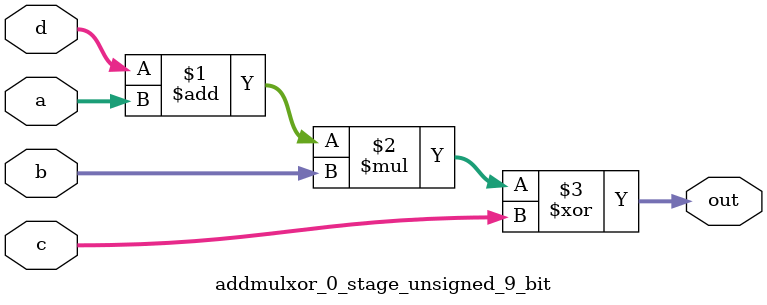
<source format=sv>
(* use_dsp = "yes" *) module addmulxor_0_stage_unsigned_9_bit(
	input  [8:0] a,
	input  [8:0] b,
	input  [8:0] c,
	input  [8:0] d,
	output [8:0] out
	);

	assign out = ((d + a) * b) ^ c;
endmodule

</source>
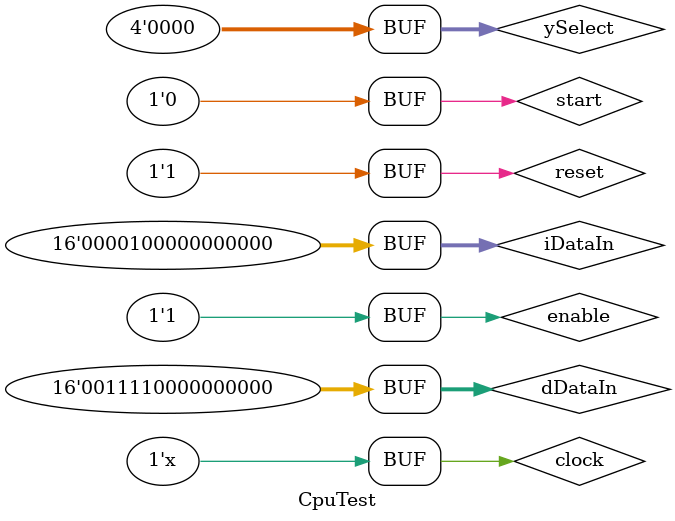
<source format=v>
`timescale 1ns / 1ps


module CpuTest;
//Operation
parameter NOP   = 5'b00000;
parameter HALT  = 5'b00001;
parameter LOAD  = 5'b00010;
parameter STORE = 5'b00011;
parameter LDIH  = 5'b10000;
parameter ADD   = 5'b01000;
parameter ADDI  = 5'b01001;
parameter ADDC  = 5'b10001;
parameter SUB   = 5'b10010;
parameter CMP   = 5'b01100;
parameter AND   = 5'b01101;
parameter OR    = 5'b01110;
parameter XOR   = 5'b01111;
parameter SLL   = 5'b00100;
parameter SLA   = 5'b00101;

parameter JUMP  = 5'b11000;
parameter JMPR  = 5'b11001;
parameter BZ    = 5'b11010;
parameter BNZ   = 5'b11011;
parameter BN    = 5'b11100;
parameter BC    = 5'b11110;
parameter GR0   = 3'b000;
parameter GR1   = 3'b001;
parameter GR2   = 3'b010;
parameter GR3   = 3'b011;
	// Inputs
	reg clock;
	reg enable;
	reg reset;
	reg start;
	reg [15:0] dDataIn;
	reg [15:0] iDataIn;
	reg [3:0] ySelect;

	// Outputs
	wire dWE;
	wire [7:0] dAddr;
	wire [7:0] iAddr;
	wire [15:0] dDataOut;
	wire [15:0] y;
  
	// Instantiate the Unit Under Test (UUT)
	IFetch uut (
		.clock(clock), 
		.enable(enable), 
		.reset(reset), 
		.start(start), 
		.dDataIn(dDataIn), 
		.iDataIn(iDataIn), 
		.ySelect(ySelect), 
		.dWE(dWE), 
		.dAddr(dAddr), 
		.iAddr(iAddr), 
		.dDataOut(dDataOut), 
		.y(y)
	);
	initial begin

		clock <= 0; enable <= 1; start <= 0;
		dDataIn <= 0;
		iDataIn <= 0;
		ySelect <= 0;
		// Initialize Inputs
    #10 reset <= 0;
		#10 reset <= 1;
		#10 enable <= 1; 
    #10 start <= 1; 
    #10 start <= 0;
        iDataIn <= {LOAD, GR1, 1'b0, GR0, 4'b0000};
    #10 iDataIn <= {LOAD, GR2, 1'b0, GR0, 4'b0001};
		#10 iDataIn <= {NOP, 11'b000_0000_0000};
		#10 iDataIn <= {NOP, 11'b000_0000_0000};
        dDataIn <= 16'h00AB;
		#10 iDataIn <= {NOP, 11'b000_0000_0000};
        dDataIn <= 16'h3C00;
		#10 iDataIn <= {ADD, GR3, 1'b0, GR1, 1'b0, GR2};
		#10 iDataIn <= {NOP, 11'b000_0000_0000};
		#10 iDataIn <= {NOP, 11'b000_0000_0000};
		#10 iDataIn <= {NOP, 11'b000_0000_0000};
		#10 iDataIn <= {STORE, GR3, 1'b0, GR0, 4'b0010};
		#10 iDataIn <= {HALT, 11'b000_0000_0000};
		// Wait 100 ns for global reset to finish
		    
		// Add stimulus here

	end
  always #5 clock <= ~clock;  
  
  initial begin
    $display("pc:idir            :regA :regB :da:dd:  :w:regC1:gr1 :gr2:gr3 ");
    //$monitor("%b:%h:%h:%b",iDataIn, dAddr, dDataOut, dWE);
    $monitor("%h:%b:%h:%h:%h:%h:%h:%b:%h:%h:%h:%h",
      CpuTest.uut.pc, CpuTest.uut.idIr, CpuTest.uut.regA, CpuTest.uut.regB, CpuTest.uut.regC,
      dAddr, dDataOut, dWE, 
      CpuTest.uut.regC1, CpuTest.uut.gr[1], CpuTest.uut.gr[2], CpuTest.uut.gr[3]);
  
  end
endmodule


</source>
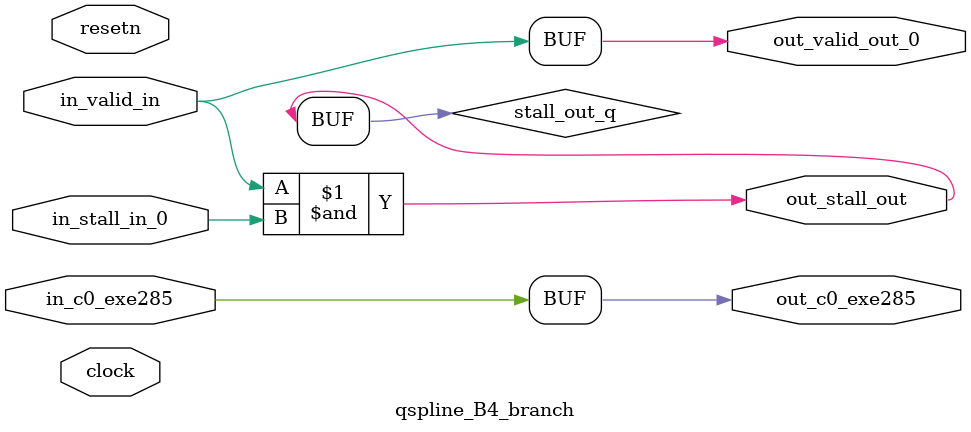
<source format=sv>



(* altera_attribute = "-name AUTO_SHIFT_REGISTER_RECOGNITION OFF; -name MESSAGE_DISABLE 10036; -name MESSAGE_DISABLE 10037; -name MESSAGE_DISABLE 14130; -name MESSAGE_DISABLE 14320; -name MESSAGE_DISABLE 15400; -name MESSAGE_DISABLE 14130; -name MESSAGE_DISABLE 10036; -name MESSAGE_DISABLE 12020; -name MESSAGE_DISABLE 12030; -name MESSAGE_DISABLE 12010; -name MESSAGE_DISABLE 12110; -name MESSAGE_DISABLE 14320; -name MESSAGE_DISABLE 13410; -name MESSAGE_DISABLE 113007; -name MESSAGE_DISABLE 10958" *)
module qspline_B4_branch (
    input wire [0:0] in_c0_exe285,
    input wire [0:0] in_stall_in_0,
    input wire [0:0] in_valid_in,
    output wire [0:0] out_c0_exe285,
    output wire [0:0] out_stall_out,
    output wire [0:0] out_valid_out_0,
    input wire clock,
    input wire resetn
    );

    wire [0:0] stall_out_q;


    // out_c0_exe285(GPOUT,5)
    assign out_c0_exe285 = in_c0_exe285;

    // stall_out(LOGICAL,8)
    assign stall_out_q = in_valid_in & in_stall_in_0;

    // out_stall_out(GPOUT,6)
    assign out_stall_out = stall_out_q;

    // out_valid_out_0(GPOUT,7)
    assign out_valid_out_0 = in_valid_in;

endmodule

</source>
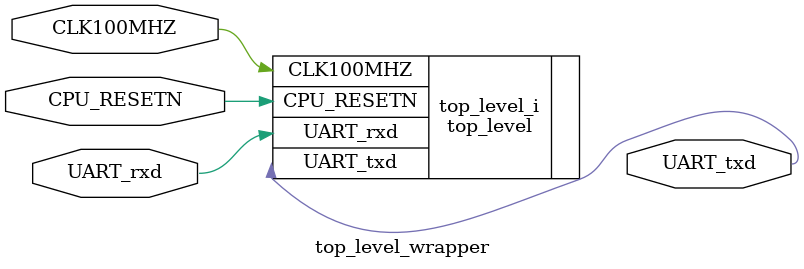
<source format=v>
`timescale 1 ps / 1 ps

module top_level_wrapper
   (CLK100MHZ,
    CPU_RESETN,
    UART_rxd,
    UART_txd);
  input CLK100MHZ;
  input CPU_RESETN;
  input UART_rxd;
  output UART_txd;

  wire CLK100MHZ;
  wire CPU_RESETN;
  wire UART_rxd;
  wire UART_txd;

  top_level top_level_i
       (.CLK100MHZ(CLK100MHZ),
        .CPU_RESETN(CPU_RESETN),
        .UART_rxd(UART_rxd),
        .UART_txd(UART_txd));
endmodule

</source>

----

Task statement. Transcribe the data completely. No pictures should appear in the transcription.

Written solution.
<source format=sv>
(* use_dsp = "yes" *) module addmulxor_0_stage_unsigned_9_bit(
	input  [8:0] a,
	input  [8:0] b,
	input  [8:0] c,
	input  [8:0] d,
	output [8:0] out
	);

	assign out = ((d + a) * b) ^ c;
endmodule

</source>
<source format=v>
`timescale 1ns / 1ps


module CpuTest;
//Operation
parameter NOP   = 5'b00000;
parameter HALT  = 5'b00001;
parameter LOAD  = 5'b00010;
parameter STORE = 5'b00011;
parameter LDIH  = 5'b10000;
parameter ADD   = 5'b01000;
parameter ADDI  = 5'b01001;
parameter ADDC  = 5'b10001;
parameter SUB   = 5'b10010;
parameter CMP   = 5'b01100;
parameter AND   = 5'b01101;
parameter OR    = 5'b01110;
parameter XOR   = 5'b01111;
parameter SLL   = 5'b00100;
parameter SLA   = 5'b00101;

parameter JUMP  = 5'b11000;
parameter JMPR  = 5'b11001;
parameter BZ    = 5'b11010;
parameter BNZ   = 5'b11011;
parameter BN    = 5'b11100;
parameter BC    = 5'b11110;
parameter GR0   = 3'b000;
parameter GR1   = 3'b001;
parameter GR2   = 3'b010;
parameter GR3   = 3'b011;
	// Inputs
	reg clock;
	reg enable;
	reg reset;
	reg start;
	reg [15:0] dDataIn;
	reg [15:0] iDataIn;
	reg [3:0] ySelect;

	// Outputs
	wire dWE;
	wire [7:0] dAddr;
	wire [7:0] iAddr;
	wire [15:0] dDataOut;
	wire [15:0] y;
  
	// Instantiate the Unit Under Test (UUT)
	IFetch uut (
		.clock(clock), 
		.enable(enable), 
		.reset(reset), 
		.start(start), 
		.dDataIn(dDataIn), 
		.iDataIn(iDataIn), 
		.ySelect(ySelect), 
		.dWE(dWE), 
		.dAddr(dAddr), 
		.iAddr(iAddr), 
		.dDataOut(dDataOut), 
		.y(y)
	);
	initial begin

		clock <= 0; enable <= 1; start <= 0;
		dDataIn <= 0;
		iDataIn <= 0;
		ySelect <= 0;
		// Initialize Inputs
    #10 reset <= 0;
		#10 reset <= 1;
		#10 enable <= 1; 
    #10 start <= 1; 
    #10 start <= 0;
        iDataIn <= {LOAD, GR1, 1'b0, GR0, 4'b0000};
    #10 iDataIn <= {LOAD, GR2, 1'b0, GR0, 4'b0001};
		#10 iDataIn <= {NOP, 11'b000_0000_0000};
		#10 iDataIn <= {NOP, 11'b000_0000_0000};
        dDataIn <= 16'h00AB;
		#10 iDataIn <= {NOP, 11'b000_0000_0000};
        dDataIn <= 16'h3C00;
		#10 iDataIn <= {ADD, GR3, 1'b0, GR1, 1'b0, GR2};
		#10 iDataIn <= {NOP, 11'b000_0000_0000};
		#10 iDataIn <= {NOP, 11'b000_0000_0000};
		#10 iDataIn <= {NOP, 11'b000_0000_0000};
		#10 iDataIn <= {STORE, GR3, 1'b0, GR0, 4'b0010};
		#10 iDataIn <= {HALT, 11'b000_0000_0000};
		// Wait 100 ns for global reset to finish
		    
		// Add stimulus here

	end
  always #5 clock <= ~clock;  
  
  initial begin
    $display("pc:idir            :regA :regB :da:dd:  :w:regC1:gr1 :gr2:gr3 ");
    //$monitor("%b:%h:%h:%b",iDataIn, dAddr, dDataOut, dWE);
    $monitor("%h:%b:%h:%h:%h:%h:%h:%b:%h:%h:%h:%h",
      CpuTest.uut.pc, CpuTest.uut.idIr, CpuTest.uut.regA, CpuTest.uut.regB, CpuTest.uut.regC,
      dAddr, dDataOut, dWE, 
      CpuTest.uut.regC1, CpuTest.uut.gr[1], CpuTest.uut.gr[2], CpuTest.uut.gr[3]);
  
  end
endmodule


</source>
<source format=sv>



(* altera_attribute = "-name AUTO_SHIFT_REGISTER_RECOGNITION OFF; -name MESSAGE_DISABLE 10036; -name MESSAGE_DISABLE 10037; -name MESSAGE_DISABLE 14130; -name MESSAGE_DISABLE 14320; -name MESSAGE_DISABLE 15400; -name MESSAGE_DISABLE 14130; -name MESSAGE_DISABLE 10036; -name MESSAGE_DISABLE 12020; -name MESSAGE_DISABLE 12030; -name MESSAGE_DISABLE 12010; -name MESSAGE_DISABLE 12110; -name MESSAGE_DISABLE 14320; -name MESSAGE_DISABLE 13410; -name MESSAGE_DISABLE 113007; -name MESSAGE_DISABLE 10958" *)
module qspline_B4_branch (
    input wire [0:0] in_c0_exe285,
    input wire [0:0] in_stall_in_0,
    input wire [0:0] in_valid_in,
    output wire [0:0] out_c0_exe285,
    output wire [0:0] out_stall_out,
    output wire [0:0] out_valid_out_0,
    input wire clock,
    input wire resetn
    );

    wire [0:0] stall_out_q;


    // out_c0_exe285(GPOUT,5)
    assign out_c0_exe285 = in_c0_exe285;

    // stall_out(LOGICAL,8)
    assign stall_out_q = in_valid_in & in_stall_in_0;

    // out_stall_out(GPOUT,6)
    assign out_stall_out = stall_out_q;

    // out_valid_out_0(GPOUT,7)
    assign out_valid_out_0 = in_valid_in;

endmodule

</source>
<source format=v>
`timescale 1 ps / 1 ps

module top_level_wrapper
   (CLK100MHZ,
    CPU_RESETN,
    UART_rxd,
    UART_txd);
  input CLK100MHZ;
  input CPU_RESETN;
  input UART_rxd;
  output UART_txd;

  wire CLK100MHZ;
  wire CPU_RESETN;
  wire UART_rxd;
  wire UART_txd;

  top_level top_level_i
       (.CLK100MHZ(CLK100MHZ),
        .CPU_RESETN(CPU_RESETN),
        .UART_rxd(UART_rxd),
        .UART_txd(UART_txd));
endmodule

</source>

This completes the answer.